## WORK ITEM
Please write the next part of the essay on public schools competing with religious private schools, which appears above the lines, picking up right after its last sentence.

## SUPPLIED TEXT
Transcendence in P.S. 42?

If all want sense, God takes a text

And preaches patience.

The Church Porch, Geo. Spencer

Now that the U.S. Supreme Court has given us a decision in Espinoza v. Montana, suppose that one day the state of Montucky were to adopt a broad and inviting program of subsidies for lower-income parents to choose among private schools that are free to teach religion. One systemic effect of such an act would be new pressure on the public school to begin behaving in ways that attract parents who would no longer be conscripts, but rather, free customers.

In a word, there would be competition.

Experience already tells us that one substantial effect of choice is to lure to the private sector parents who have religious beliefs that could at last be served and celebrated in private school. Plainly put, the governmental sector of schooling would be at some disadvantage in a market where, by law, it could not serve such families’ preferences by teaching about God as the parent would have it.

There seems little prospect of the Court in any future decision allowing public schools to compete simply by adding religion to its ordinary curriculum. Which religion(s) would they teach, and what of the rights of dissenting and atheist parents? Are there options for P.S. 42 – that is, could public schools at least do something that would recognize the importance of the intellectual, spiritual and moral issues involved without favoring any particular belief over others?

## RECORDS SUPPLIED

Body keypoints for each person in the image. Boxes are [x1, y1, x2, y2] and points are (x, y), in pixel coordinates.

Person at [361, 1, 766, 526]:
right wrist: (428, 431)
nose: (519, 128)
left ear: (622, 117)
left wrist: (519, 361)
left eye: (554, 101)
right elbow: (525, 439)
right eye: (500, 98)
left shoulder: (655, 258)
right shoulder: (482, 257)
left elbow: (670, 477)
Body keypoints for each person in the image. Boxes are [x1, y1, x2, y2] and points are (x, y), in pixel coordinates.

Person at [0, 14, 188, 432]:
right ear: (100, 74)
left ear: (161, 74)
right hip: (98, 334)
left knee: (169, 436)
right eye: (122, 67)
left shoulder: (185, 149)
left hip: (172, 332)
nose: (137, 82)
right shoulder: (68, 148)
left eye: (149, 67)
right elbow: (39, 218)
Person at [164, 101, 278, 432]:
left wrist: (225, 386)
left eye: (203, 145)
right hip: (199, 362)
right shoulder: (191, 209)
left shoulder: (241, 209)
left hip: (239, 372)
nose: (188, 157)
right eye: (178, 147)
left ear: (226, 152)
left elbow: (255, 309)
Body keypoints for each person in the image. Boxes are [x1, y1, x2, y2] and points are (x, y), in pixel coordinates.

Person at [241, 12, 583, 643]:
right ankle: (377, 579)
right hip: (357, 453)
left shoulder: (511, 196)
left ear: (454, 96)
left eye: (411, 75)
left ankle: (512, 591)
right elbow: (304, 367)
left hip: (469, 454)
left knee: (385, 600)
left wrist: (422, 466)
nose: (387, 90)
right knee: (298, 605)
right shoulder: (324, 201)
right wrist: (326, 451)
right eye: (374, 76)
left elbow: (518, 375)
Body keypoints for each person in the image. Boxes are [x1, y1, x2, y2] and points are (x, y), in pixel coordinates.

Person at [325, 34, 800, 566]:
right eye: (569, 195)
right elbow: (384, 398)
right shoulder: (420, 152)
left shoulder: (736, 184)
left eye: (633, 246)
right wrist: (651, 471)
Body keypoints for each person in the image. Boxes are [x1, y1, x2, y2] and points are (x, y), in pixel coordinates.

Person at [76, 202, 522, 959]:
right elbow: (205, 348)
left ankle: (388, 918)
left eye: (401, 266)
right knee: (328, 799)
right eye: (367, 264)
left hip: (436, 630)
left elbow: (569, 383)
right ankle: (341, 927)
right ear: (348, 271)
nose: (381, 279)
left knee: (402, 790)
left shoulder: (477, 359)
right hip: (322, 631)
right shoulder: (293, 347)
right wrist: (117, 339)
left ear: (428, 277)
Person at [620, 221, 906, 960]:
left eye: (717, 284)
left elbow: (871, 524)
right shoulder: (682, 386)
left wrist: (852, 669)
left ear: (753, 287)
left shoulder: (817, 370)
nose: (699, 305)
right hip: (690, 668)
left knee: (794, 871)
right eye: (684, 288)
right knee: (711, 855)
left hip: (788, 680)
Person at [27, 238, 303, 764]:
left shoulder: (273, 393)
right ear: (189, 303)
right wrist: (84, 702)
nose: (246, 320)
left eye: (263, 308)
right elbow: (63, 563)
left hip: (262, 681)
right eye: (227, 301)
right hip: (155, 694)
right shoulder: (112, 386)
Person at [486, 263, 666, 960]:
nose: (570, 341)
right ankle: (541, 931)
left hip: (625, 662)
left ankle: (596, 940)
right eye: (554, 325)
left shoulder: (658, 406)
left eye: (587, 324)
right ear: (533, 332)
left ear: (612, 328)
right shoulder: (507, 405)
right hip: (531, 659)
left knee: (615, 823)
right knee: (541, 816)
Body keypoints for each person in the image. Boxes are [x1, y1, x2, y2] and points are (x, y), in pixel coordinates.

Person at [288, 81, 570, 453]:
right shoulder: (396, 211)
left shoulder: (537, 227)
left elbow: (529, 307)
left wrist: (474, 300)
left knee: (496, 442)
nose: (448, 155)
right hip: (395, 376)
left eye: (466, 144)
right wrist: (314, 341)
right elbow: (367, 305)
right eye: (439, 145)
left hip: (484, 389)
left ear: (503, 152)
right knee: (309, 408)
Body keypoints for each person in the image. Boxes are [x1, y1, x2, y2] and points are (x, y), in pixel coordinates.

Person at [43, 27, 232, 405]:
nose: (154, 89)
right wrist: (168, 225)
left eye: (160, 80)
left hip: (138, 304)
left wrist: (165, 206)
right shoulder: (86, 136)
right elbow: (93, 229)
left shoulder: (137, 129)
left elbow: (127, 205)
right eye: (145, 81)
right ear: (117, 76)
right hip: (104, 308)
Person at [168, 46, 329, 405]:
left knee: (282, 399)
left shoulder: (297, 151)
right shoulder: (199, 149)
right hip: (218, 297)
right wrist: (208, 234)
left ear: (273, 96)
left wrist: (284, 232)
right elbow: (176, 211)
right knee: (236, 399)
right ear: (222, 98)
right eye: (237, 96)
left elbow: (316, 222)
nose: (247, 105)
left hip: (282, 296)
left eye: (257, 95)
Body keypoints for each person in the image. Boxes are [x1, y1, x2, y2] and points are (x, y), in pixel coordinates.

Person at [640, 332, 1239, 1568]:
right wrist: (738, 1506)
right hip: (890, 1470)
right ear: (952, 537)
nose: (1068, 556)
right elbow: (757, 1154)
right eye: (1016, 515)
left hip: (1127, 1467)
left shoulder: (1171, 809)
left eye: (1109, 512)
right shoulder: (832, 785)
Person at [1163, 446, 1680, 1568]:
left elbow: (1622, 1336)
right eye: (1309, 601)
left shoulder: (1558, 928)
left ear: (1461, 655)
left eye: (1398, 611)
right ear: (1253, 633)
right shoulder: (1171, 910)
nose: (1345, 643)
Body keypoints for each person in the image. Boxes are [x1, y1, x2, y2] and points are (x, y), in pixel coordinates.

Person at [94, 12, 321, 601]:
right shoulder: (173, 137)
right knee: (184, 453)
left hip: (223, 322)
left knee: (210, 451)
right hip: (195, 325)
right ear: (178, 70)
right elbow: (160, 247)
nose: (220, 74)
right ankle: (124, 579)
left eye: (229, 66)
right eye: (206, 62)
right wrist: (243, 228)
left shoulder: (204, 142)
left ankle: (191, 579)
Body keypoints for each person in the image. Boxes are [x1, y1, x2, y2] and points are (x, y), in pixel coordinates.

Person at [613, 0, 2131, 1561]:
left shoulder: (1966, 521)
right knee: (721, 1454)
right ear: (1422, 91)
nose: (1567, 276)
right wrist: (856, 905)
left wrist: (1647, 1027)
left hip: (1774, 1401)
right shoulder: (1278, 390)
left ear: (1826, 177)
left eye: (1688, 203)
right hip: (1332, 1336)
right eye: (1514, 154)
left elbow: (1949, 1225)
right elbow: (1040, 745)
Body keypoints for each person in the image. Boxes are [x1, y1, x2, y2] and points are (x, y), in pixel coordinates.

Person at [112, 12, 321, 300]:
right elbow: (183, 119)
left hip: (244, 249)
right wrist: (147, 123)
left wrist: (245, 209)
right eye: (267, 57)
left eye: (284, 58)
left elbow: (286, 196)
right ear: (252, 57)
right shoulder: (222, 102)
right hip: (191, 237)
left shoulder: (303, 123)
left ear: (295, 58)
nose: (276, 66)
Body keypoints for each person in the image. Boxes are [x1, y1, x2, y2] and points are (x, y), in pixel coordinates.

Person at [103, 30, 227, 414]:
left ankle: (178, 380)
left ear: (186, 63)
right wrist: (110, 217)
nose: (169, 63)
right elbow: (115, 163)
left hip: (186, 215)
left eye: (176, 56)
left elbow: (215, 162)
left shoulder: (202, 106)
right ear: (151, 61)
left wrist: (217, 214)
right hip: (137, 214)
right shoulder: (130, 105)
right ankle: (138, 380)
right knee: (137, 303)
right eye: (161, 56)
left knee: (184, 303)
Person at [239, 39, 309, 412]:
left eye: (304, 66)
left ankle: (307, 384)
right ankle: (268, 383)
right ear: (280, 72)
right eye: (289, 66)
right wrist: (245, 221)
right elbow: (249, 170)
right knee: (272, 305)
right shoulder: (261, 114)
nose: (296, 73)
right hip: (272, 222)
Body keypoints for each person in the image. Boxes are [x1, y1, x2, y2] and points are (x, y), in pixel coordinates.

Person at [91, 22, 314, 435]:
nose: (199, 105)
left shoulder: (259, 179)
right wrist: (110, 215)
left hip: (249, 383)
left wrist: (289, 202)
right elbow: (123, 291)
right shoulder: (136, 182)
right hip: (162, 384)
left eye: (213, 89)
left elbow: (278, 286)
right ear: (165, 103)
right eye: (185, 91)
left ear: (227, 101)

## TASK ANSWER
Could they do something more than offering an hour’s “release time” once a week with some unpaid priest, pastor or rabbi who sets aside all other distracting duties for this one, for which he or she may be poorly prepared?

The alternative available to the public school may be awkward, but I should not give up on making religion, agnosticism and atheism all teachable with enthusiasm in the basic curriculum – and without violating the establishment clause of the First Amendment. There is, I think a way for the classroom teacher (or better, a certified and scheduled specialist), in the regular curriculum to do justice to contrary ideas without betraying his or her own convictions; it would have its occasional moments of disaster, but no more frequently or damaging than the available alternatives.

Moreover, it could open young minds to ways of thinking and of respectful disagreement on this world’s most fundamental issue.

This method that I have I mind is very old and always imperfect, but I think it a plausible exit from the public school’s looming problem of keeping those families who would now have become its free customers. The effective teaching of religion in public elementary and high school should be taken seriously as part of the teacher training for the Master of Arts, and at least some graduates should finish sufficiently adept that their handling of the transcendental could claim neutrality.

Without settling upon a “correct” answer for the pupil to memorize, the child would at very least be helped to understand that there is a crucial question all humans have faced since the beginning – from Eve in the Garden of Eden to politicians in the Rose Garden.

This method that is plausibly lawful is generally labeled “Socratic,” thus paying tribute to that old Greek who left us nothing written but who gave philosophy and law a way of separating ideas that are either mutually  opposed or simply different, and to do so without taking a side.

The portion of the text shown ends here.